Whether for infants or adults, supine sleeping is extremely unnatural. For infants, it represents artificial intervention and a violation of instinct. Supine care is difficult to manage and may, in fact, harm the infant’s health. The past studies that accused prone sleeping of causing sudden death, in the author’s view, suffer from serious methodological flaws. Furthermore, if such logic continues unchecked, it could ultimately lead to the absurd conclusion that “infants have suicidal tendencies”—a claim that is not only an academic issue but also involves moral and legal risks.
In modern medicine’s explanation of Sudden Infant Death Syndrome (SIDS), there was a period when “prone sleeping” was considered a risk factor. However, these studies often suffer from the following issues:
- Failure to eliminate covariates in the research design (e.g., ambient temperature, mattress materials, pressure from others);
- Uneven distribution and significant regional variation in the statistical data sources;
- Ethical constraints that make randomized control of samples difficult, leading to distorted extrapolation of results.
What’s more outrageous is that if the logic “prone sleeping = death risk” is pushed to the extreme, it implies that infants who sleep prone by nature are “willing to die.” Such reasoning not only violates basic logic and ethical principles, but also blatantly contradicts evolutionary theory! —According to evolution, infant behavior is purely instinctual; it is impossible for infants to possess any intent toward death.
If flawed scientific reasoning continues to be institutionally endorsed, it not only harms individuals but also creates systemic bias and policy-level errors.
The widespread adoption of supine sleeping among adults is actually the result of cultural and media construction, and has nothing to do with the evolutionary choices of the human species.
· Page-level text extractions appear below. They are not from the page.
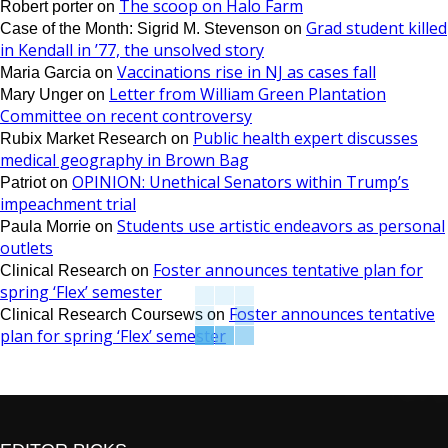
The scoop on Halo Farm
Robert porter
on
Grad student killed
Case of the Month: Sigrid M. Stevenson
on
in Kendall in ’77, the unsolved story
Vaccinations rise in NJ as cases fall
Maria Garcia
on
Letter from William Green Plantation
Mary Unger
on
Committee on recent controversy
Public health expert discusses
Rubix Market Research
on
medical geography in Brown Bag
OPINION: Unethical Senators within Trump’s
Patriot
on
impeachment trial
Students use artistic endeavors as personal
Paula Morrie
on
outlets
Foster announces tentative plan for
Clinical Research
on
spring ‘Flex’ semester
Foster announces tentative
Clinical Research Coursews
on
plan for spring ‘Flex’ semester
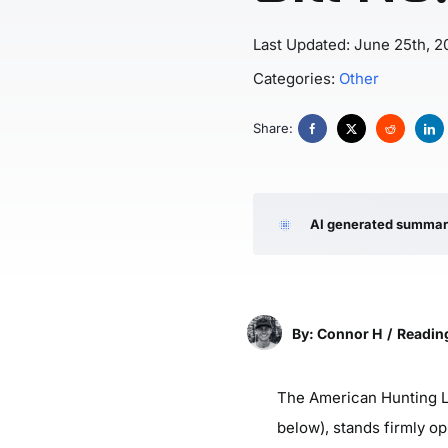
Last Updated: June 25th, 2
Categories:
Other
Share:
AI generated summa
By: Connor H
/
Reading
The American Hunting Le
below), stands firmly op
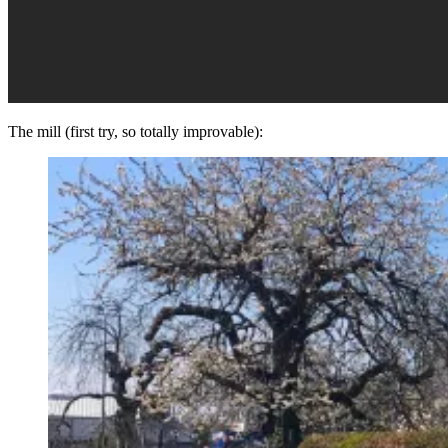
The mill (first try, so totally improvable):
In contrast, the path from instinctive prone sleeping in infants to continued prone sleeping in adulthood is entirely natural and requires no additional explanation—this is precisely the language of evolution.
Notions such as “lying on the back is the civilized way to sleep” or “prone sleeping is dangerous” mostly stem from the following non-scientific factors:
- Advertising impressions from traditional bed design;
- Visually guided value formation through photography, film, illustration, and literature;
- Monitoring demands of caregiving systems (such as infant cribs);
- A medical culture of passively receiving health education messages.
These social constructs have gradually distanced humans from their primal instincts, even framing instinct as abnormal. In contrast, the trajectory of “infants naturally sleeping prone → adults retaining the prone sleeping habit” needs no justification, because it is a silently operating mechanism left by evolution.
True science should begin with animal instinct, not attempt to correct it, suppress it, or distort it.
🧩 Conclusion:
Mainstream medicine’s approach to insomnia, from pathological assumptions, posture interventions, symptom classification, to behavioral correction—has, as a whole, severely deviated from the physiological and evolutionary context of animal instinct, and has failed to produce effective results.
If we do not fundamentally re-examine the mechanisms of sleep and instead continue to treat it through pathologization, medicalization, and standardization, humanity will remain trapped in the crisis of this “insomnia tsunami.”
Therefore, through logical reasoning, the author proposes:
The “Posture Hypothesis” and “Signal Decoding Model” as a logically self-contained, evolutionarily consistent, and practically simple alternative explanation to this misguided medical system.